Hi. Here's my problem: I need to identify the admittance of an electronic device given its measured admittance; I have two vectors of data: w and dataY, where w is frequency [rad/s] and dataY is the measured admittance modulus (dataY = Y) measured per each frequency w.

I know (from theory), that the admittance of my device must be:

Y(s) = V(s)/I(s) = s*C_DC + s/(1/C_eq+s^2*L_eq+s*R_eq).

Y(jw) = V(jw)/I(jw) = jw*C_DC + jw/(1/C_eq-w^2*L_eq+jw*R_eq).

The problem is to find the 4 parameters (C_DC, C_eq, L_eq, R_eq) that best identify the admittance that I have measured.
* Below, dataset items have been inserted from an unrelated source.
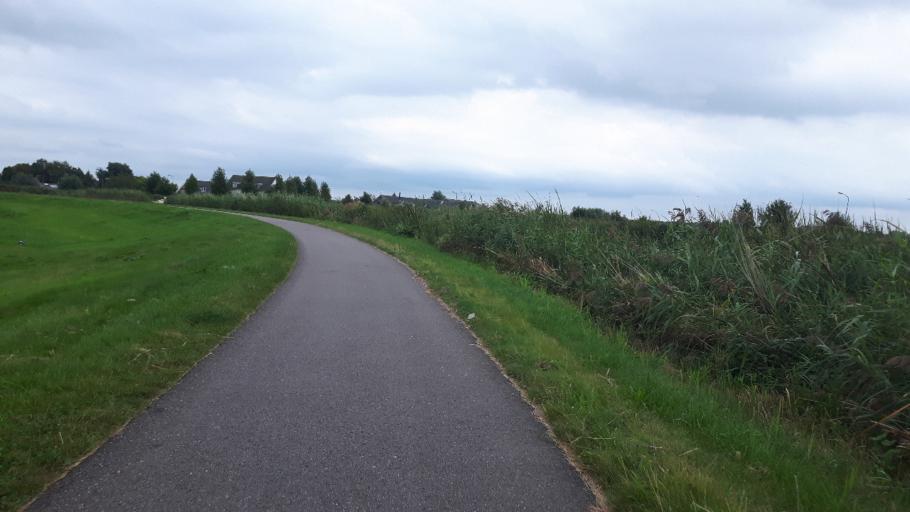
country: NL
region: North Holland
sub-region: Gemeente Ouder-Amstel
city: Ouderkerk aan de Amstel
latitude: 52.2800
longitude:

I started with a "standard" least squares method:

err = intmax;
for ind_C_DC = C_DC
    for ind_R_eq = R_eq
        for ind_L_eq = L_eq
            for ind_C_eq = C_eq
                fittingY = 1i*w*ind_C_DC + 1i*w./(1/ind_C_eq-w.^2*ind_L_eq+1i*w*ind_R_eq);
                curr_err = mean((dataY-abs(fittingY)).^2);
                if curr_err < err
                    C_DC_fit = ind_C_DC;
                    R_eq_fit = ind_R_eq;
                    L_eq_fit = ind_L_eq;
                    C_eq_fit = ind_C_eq;
                    err = curr_err;
                end
            end
        end
    end
end

where C_DC, R_eq, L_eq, C_eq are 4 vectors of length N with a number N of possible parameters and C_DC_fit, R_eq_fit, L_eq_fit, C_eq_fit are the best fitting parameters.

Unfortunately, this doesn't work. Or better, it works (quite good) only if I let the simulation run for hours and hours (with N very very big).

Can you please suggest a smarter solution?

Thank you! Paolo